I had to ask her what she thought about Chinese dissident Liu Xiaobo winning the Nobel Peace Prize, just as she had. “I’d tell him, stick to your beliefs!” she said. Then he added with a smile, “I have to admit I had never heard his name before he won the prize. But I do feel a person to person connection, because when I won the prize in 1991, I wasn’t allowed to go [to the ceremony in Oslo] either.”
We even made fun of the China’s own “Confucius Peace Prize,” she joked about how it was too confusing and then offered us more tea and rice crackers.
I told her downtown Yangon greatly reminded me of my childhood in China, when people could sell everything in the street 20 years ago, and she opened her eyes wide. “So you are saying Burma is like China 20 years ago? Ah I didn’t realize we are so behind now!”
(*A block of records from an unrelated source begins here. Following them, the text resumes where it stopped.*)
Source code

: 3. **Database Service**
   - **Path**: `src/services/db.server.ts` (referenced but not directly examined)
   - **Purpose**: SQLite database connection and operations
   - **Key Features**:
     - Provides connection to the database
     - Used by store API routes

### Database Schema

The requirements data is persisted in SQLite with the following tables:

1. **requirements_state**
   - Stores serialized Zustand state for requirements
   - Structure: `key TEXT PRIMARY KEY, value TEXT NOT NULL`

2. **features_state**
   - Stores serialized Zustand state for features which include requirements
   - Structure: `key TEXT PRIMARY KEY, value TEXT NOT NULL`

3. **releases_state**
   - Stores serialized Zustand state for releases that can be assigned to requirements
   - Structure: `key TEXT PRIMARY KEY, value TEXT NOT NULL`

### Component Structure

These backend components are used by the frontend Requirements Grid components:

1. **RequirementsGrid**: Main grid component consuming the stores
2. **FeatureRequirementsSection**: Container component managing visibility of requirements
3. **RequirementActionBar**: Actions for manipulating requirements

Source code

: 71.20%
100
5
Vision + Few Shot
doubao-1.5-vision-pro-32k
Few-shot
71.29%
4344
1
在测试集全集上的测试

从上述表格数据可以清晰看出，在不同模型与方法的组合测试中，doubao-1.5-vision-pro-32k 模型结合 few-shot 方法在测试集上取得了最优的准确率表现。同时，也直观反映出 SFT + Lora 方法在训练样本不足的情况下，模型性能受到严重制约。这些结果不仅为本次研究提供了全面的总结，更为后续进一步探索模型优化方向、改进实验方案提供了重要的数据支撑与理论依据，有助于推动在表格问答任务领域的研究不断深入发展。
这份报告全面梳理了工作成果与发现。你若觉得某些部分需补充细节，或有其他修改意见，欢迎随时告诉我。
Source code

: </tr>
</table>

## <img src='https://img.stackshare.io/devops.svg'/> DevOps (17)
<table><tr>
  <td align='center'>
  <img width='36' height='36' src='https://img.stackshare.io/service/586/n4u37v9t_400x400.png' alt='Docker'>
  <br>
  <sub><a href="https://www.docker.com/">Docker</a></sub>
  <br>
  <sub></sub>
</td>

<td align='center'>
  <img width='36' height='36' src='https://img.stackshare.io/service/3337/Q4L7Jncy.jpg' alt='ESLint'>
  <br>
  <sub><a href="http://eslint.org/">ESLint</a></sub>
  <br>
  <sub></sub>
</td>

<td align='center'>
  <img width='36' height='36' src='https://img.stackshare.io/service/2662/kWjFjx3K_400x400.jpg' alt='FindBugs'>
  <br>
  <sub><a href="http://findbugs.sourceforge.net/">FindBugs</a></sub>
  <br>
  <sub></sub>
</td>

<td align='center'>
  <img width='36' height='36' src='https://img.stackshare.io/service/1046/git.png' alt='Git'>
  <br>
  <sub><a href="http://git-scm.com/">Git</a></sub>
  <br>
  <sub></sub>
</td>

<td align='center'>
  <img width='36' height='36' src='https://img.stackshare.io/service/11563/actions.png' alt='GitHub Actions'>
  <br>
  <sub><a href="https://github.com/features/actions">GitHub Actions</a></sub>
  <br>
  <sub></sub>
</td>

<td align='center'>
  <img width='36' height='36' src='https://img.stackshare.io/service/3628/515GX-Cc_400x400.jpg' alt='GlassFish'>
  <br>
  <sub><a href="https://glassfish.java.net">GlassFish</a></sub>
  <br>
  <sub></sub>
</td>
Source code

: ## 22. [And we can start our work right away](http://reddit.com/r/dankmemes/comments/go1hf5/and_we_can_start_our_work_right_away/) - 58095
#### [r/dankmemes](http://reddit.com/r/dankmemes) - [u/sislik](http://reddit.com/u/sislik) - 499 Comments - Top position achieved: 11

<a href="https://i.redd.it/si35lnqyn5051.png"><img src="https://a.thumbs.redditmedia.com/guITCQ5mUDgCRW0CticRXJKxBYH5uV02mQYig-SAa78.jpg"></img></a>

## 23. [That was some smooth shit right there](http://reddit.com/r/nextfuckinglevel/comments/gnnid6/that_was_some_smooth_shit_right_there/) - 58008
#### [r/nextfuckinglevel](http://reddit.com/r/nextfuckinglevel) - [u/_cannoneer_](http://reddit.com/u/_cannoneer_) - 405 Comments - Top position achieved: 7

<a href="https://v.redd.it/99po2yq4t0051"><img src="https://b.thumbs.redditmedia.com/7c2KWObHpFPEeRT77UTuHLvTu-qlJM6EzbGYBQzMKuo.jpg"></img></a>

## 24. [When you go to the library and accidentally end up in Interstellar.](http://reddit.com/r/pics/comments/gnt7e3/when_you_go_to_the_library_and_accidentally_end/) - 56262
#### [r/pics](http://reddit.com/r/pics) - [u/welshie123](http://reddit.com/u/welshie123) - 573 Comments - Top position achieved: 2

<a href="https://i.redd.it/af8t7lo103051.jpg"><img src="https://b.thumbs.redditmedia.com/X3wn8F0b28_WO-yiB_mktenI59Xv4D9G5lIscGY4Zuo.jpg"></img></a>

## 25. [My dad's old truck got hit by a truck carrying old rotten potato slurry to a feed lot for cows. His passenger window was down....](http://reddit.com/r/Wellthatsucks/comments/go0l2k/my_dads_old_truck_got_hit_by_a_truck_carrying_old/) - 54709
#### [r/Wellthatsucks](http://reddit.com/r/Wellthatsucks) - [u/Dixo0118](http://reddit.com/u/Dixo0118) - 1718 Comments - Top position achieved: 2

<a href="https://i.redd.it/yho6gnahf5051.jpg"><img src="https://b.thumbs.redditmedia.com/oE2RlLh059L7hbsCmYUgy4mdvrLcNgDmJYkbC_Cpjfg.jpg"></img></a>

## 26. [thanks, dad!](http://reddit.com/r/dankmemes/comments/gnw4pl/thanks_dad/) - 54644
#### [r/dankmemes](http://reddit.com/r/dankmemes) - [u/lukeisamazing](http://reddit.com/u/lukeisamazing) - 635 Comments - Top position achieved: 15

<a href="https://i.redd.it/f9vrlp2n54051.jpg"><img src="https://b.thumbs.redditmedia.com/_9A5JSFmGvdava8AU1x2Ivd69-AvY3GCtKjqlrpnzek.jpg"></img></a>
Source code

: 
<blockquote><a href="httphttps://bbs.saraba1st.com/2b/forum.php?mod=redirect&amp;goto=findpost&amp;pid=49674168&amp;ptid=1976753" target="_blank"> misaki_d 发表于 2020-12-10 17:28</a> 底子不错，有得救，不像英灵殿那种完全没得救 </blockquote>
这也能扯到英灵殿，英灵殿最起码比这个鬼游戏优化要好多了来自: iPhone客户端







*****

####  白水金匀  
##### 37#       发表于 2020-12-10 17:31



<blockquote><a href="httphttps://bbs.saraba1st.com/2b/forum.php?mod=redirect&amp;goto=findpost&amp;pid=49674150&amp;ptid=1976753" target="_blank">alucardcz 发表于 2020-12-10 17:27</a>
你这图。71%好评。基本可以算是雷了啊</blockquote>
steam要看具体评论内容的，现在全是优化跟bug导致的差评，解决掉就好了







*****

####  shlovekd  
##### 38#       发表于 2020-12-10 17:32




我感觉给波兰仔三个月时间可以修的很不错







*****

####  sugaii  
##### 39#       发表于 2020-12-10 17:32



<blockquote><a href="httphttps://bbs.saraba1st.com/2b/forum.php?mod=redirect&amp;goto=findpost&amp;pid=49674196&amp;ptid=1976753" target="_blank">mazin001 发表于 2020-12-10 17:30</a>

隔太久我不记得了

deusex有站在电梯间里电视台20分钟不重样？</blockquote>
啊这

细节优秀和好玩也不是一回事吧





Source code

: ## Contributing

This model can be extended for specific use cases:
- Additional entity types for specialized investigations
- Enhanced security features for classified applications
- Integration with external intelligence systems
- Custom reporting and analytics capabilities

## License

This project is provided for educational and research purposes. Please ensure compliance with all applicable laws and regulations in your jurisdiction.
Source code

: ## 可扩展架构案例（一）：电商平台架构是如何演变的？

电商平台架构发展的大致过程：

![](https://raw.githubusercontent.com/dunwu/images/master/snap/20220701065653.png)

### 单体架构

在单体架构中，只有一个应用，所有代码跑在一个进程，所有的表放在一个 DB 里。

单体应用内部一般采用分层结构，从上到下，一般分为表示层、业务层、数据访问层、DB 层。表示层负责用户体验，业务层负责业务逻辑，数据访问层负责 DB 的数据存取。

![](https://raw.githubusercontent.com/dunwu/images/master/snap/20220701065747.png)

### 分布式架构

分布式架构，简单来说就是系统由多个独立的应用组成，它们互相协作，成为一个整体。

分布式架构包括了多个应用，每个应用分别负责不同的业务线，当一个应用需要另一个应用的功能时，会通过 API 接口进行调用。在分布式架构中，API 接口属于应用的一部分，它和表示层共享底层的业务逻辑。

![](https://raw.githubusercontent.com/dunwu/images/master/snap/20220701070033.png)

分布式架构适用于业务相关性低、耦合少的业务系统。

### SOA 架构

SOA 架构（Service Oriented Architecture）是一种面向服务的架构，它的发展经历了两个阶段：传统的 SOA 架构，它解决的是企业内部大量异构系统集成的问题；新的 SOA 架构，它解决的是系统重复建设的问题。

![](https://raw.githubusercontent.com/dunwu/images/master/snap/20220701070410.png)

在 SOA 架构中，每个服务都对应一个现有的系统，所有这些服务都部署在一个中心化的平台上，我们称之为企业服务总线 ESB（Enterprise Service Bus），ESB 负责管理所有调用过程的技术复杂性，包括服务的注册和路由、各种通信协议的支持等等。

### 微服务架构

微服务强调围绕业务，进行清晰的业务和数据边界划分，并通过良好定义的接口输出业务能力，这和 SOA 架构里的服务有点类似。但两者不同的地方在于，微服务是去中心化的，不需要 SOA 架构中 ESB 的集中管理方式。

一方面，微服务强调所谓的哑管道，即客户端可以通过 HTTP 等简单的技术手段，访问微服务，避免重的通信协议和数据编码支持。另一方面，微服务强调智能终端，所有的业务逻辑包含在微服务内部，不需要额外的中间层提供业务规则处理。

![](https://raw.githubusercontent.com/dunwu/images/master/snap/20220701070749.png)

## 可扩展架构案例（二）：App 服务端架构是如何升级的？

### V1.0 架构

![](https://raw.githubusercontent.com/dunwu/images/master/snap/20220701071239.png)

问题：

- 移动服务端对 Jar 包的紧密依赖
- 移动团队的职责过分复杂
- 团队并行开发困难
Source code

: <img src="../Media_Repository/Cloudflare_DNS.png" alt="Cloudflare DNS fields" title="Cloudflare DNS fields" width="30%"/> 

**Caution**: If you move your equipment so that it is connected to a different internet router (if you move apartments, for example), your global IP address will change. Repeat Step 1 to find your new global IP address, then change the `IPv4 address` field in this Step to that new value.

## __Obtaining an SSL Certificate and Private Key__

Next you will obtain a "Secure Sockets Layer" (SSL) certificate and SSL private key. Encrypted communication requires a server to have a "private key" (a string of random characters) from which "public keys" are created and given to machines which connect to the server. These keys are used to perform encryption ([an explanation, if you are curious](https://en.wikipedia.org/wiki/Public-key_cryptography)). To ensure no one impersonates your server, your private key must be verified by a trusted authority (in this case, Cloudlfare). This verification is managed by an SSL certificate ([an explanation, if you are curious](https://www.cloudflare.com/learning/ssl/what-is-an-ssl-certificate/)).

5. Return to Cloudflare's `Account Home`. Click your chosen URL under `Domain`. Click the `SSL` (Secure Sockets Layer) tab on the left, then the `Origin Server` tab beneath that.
As she finally walked out of the door, she turned back to me and said again: “Tell your government…” then she stopped and smiled. That smile reminded me of what a taxi driver told me as I explored the city earlier, “I love Aung San Suu Kyi. She’s my mother. She’s so graceful because she’s always smiling.”
Due to restrictions on journalists in Myanmar, msnbc.com is not identifying the author of this post.